Optimizations to reduce CPU and Mem consumption

In order to have an insight of which parts of the plutus script that are responsible for significant memory and cpu consumption, it is recommended to use the profiling tool made available in the plutus repository. Note that the profiling tool requires compiling plutus scripts to insert profiling instructions necessary for assessing performance. The profiling tool also requires the plutus script to be fully applied, which means that all the arguments to the plutus script (i.e. datum, redeemer and script context) shall also be produced. The profiling documentation can be found at Profiling Scripts.

The various workarounds and optimizations that can help in reducing the plutus script size as well as the execution steps and memory execution units are described in the subsequent sections.

Avoiding higher-order functions and closures

The use of higher-order functions is a common programming paradigm to facilitate code reuse. Higher-order functions are widely used in the plutus library but may have a significant impact on cpu and memory consumption especially when functions passed as arguments contain closures. It is therefore recommended to rewrite specialized versions to avoid closures as far as possible. For instance, the plutus function findOwnInput makes use of the higher order function find to search for the current script input.
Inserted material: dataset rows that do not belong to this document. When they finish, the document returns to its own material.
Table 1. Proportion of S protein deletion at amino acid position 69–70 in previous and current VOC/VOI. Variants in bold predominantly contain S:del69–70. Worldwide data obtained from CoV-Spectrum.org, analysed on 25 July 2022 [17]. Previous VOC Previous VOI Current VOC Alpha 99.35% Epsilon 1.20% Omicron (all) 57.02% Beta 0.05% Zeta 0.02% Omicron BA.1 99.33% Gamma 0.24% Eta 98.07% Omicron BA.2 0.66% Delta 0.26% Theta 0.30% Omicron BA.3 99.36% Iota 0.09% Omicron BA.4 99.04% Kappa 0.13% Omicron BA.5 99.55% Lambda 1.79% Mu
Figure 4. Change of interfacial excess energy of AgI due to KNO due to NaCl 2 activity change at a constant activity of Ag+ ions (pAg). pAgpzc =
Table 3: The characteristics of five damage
findOwnInput :: ScriptContext -> Maybe TxInInfo
findOwnInput ScriptContext{scriptContextTxInfo=TxInfo{txInfoInputs},                   
                           scriptContextPurpose=Spending txOutRef} =
    find (\TxInInfo{txInInfoOutRef} -> txInInfoOutRef == txOutRef) txInfoInputs
findOwnInput _ = Nothing

As can be seen, the reference to txOutRef, within the function’s body passed as argument to find, introduces a closure. This can increase cpu and memory consumption especially when list txInfoInputs contains several elements. If only the TxOut script input is required, findOwnInput can be rewritten as follows to avoid closures and to save on Maybe constructs.
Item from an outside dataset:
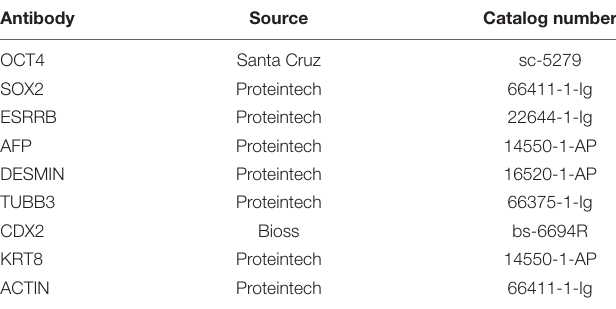
TABLE 4 | Antibodies used in this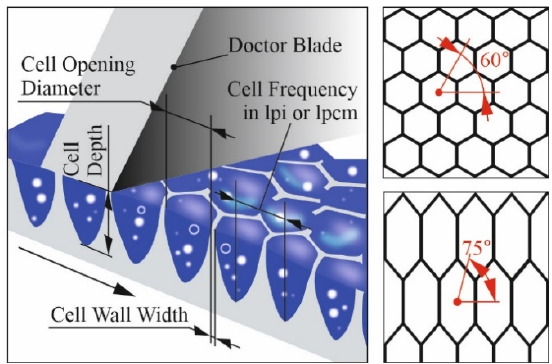
Figure 6. Anilox roller cell geometry parameters and typical cell engraving angles.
{-# inlinable ownInput #-}
ownInput :: ScriptContext -> TxOut
ownInput (ScriptContext t_info (Spending o_ref)) = getScriptInput (txInfoInputs t_info) o_ref
ownInput _ = traceError "script input not found !!!"
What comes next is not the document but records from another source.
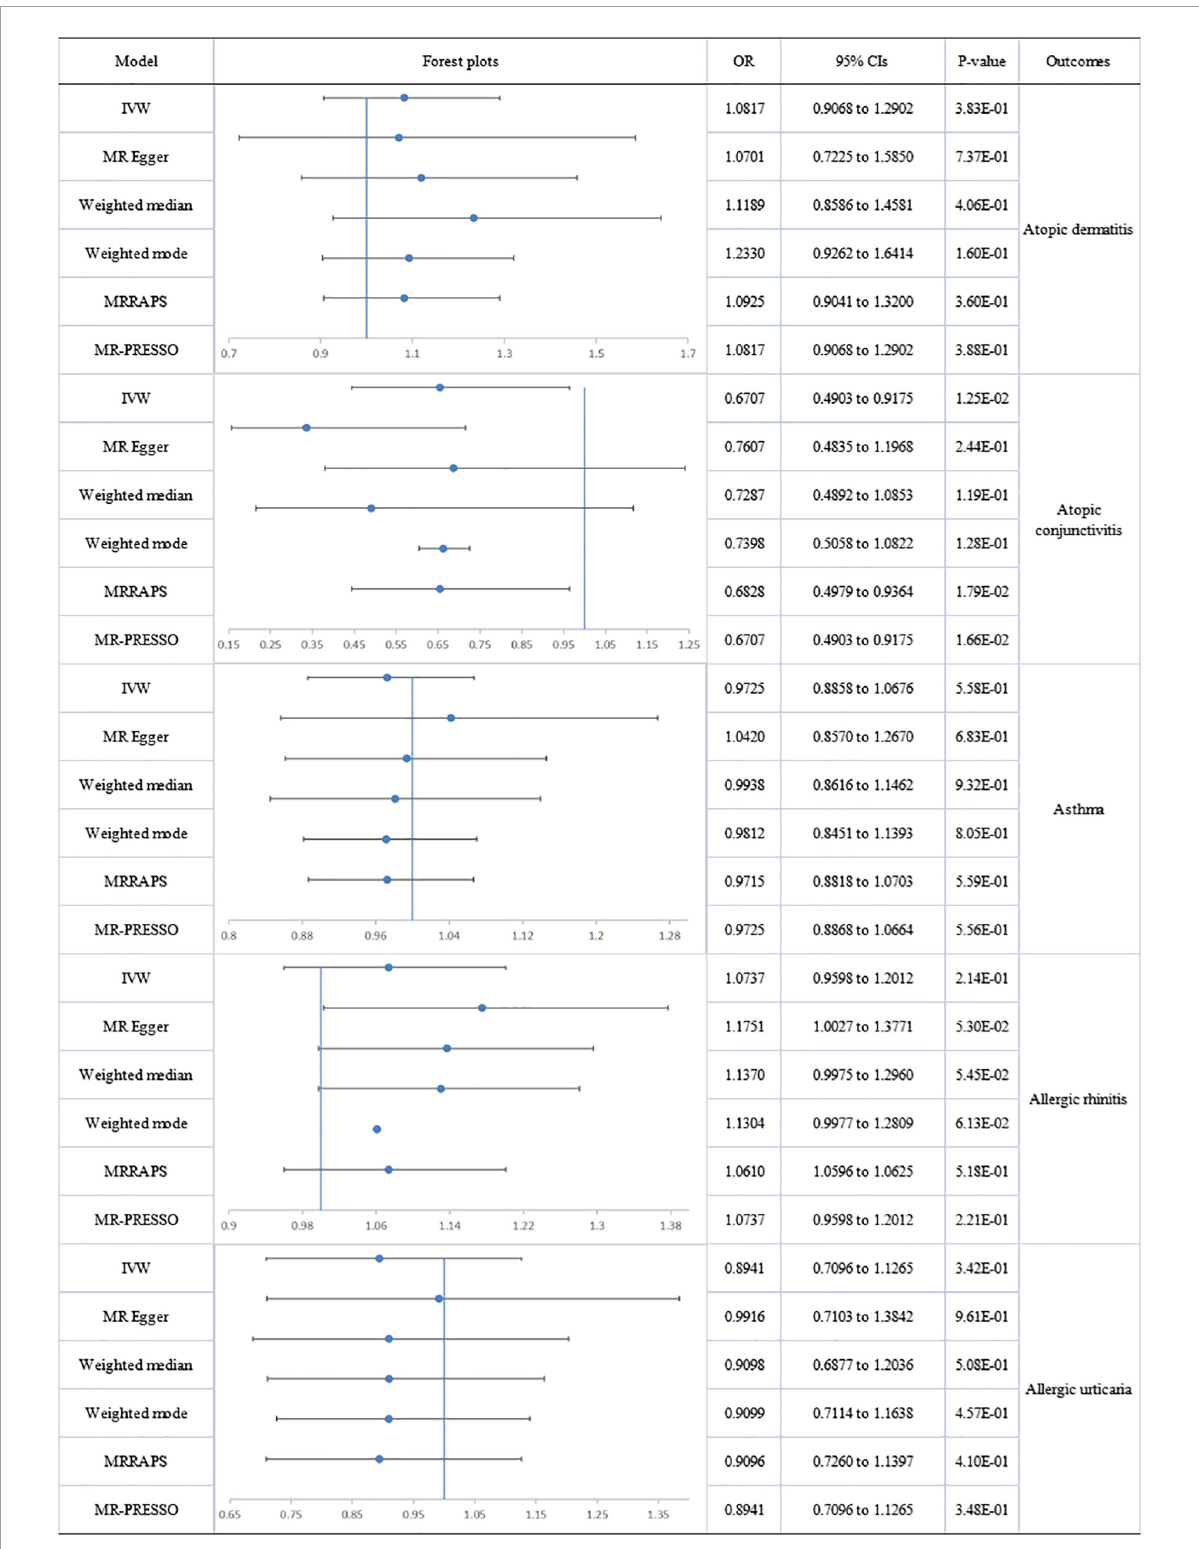
FIGURE4 The forest plot of univariable Mendelian randomization analyses exploring associations between docosahexaenoic acid and allergic diseases risk using different Mendelian randomization statistical models OR: odds ratio; CIs: confidence intervals.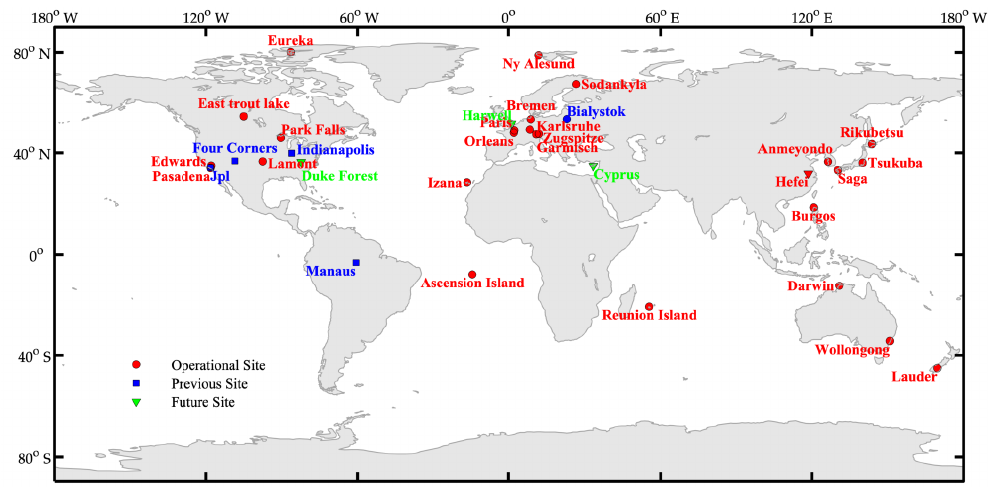
Figure 1. Locations of the operational, previous and potential TCCON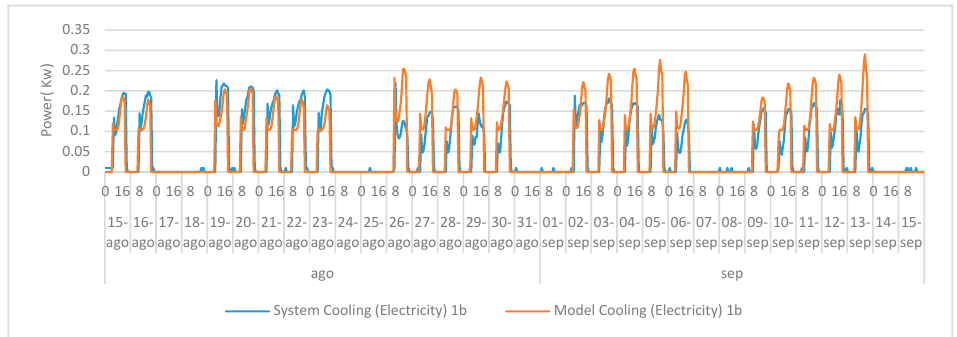
Figure 11. Module 1b. Behavior of the System and model cooling climatic system.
{-# inlinable getScriptInput #-}
getScriptInput :: [TxInInfo] -> TxOutRef -> TxOut
getScriptInput [] _ = traceError "script input not found !!!"
getScriptInput ((TxInInfo tref ot) : tl) o_ref
  | tref == o_ref = ot
  | otherwise = getScriptInput tl o_ref

Adding strictness on accumulators in recursive functions

When the definition of recursive functions is necessary (e.g., to avoid closures in higher-order functions or for computation), a tail recursive style should be favoured as far as possible with the use of accumulators (whenever required). Strictness should also be specified for accumulators passed as parameters. For instance, the length function on list can be defined as follows:

length :: [a] -> Integer
length l = go 0 l
  where
    go acc []  = acc
    go !acc (_: tl) = go (acc + 1) tl

Common expression elimination

When several instances of identical expressions exist within a function’s body, it’s worth replacing them with a single strict variable to hold the computed value. In the following code excerpt,

let a’ = a `divide` n * c
    b’ = b * (n * c)
    C’ = c + (n * c)
in 
  foo a’ b’ c’ n

the cost of storing and retrieving n * c in a single variable is significantly less than recomputing it several times.

let !t_mul = n * c
    a’ = a `divide` t_mul
    b’ = b * t_mul
    C’ = c + t_mul
in 
  foo a’ b’ c’ n

Avoid monad do notation to handle pattern match failure

The monadic do notation should be avoided as far as possible as extra computations are implicitly introduced to handle pattern match failures.